# Setting drag for Bull Reds on bottom?



## Scallen (Aug 31, 2017)

Woo hoo! It looks like we will be getting to come on down to Brunswick on the 9th and fish out of our new boat for the first time. Weather looks spotty, so we will probably just target bull reds in the inlet, so we can run back to dock if something rolls in.

My question is: How do y'all set your drags for bottom fishing bull reds. We will be using circle hooks and cut baits. Do you set your drags hard and let them hook up on the take? Or, do you set them light and tighten up once they move off with the bait? We do have a couple of rods with a Shimono Baitrunner and a Penn Spinfisher V Live Liner, so we canset them light if need be.

Thanks for the info!


----------



## Silver Bullet (Aug 31, 2017)

I do my fishing from the pier and the beach.  I have experimented with a moderately tight drag and moderately loose drag while fishing circles.  I have found that if the drag is too tight, the fish would knock the rod, move off, then drop the bait before hooking up.   I have found that it's best to fish with a moderately loose drag.  Let the fish begin to move off with the bait, then get tight and stay tight on the fish.  I'll let the fish pull drag for maybe 3 or 4 seconds before engaging the drag to where I want to fight the fish.  That's about the time it takes me to get up from my beach chair and get to the rod.  I don't set the hook, but I will lean into the fish a little bit to make sure the hook has found its spot.  If you pick up the rod while he's swimming off, you should have him.  If he drops it, or slacks the rod up, he or a friend usually comes and gets in pretty quick.  Once I'm hooked up, I get the drag pretty tight to get the fish in quick and back into the water.
SB


----------



## sea trout (Aug 31, 2017)

We use penn senators.
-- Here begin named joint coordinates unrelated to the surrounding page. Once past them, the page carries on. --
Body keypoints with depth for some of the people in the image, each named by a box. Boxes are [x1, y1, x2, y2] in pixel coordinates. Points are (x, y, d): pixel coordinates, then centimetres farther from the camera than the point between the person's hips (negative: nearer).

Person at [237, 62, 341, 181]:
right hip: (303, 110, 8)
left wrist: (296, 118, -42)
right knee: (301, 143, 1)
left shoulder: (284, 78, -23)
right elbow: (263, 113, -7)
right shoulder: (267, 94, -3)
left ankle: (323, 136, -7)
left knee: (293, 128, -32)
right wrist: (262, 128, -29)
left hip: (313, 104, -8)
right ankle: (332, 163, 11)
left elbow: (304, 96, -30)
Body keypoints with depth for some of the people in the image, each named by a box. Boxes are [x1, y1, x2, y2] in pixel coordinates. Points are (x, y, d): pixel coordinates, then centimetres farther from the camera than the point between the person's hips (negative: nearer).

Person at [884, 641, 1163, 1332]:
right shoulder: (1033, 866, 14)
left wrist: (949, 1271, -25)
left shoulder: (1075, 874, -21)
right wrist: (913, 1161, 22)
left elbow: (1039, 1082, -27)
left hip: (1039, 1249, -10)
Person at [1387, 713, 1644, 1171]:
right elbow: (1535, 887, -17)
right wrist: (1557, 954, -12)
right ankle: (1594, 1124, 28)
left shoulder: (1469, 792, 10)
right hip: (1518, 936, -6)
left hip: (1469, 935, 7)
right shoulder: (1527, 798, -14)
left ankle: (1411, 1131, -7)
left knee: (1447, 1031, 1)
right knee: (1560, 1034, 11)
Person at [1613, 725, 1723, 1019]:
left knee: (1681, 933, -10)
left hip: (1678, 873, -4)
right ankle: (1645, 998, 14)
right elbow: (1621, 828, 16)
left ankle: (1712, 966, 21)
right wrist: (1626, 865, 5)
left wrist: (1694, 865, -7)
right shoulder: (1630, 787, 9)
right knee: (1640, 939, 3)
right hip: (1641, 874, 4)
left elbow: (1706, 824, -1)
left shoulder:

We have the drags set tight to where they can barely pull it out when we point at them but it's locked down at 90 degrees.
We set the bait alerts on while cut bait on circle hooks waits to be eaten. we'll tell stories, listen to the radio and chill out till the bait alert clicks away. Then we'll pick up the rod, lock the spool, wait for the fish pull, then we'll reel fast and pull towards 90 degrees at same time. The drag is already set.

For reels without bait alerts IDK. The above reply sound awesome. I don't pay attention enough, I've lost many a rods to the water bottom fishin for big fish. They strike when I'm not ready! Bait alert is my friend!!
Good luck man!!!!!!!!!!!!!!!!!


----------



## weagle (Aug 31, 2017)

Using circle hooks, I keep my drags set just tight enough to keep the line tight against the weight.   The fish will swim off with little resistance.  I just pick up the rod and tighten the drag to fight the fish.   If a fish takes it and runs, hook-ups are about 100%.


----------



## Scallen (Aug 31, 2017)

Thanks, guys. Sounds like the bait runners will be just the ticket for this then, as we can set the bait drag and fighting drag independently. Cant wait to take the new boat out. Hopefully we will get to tangle with a few.


----------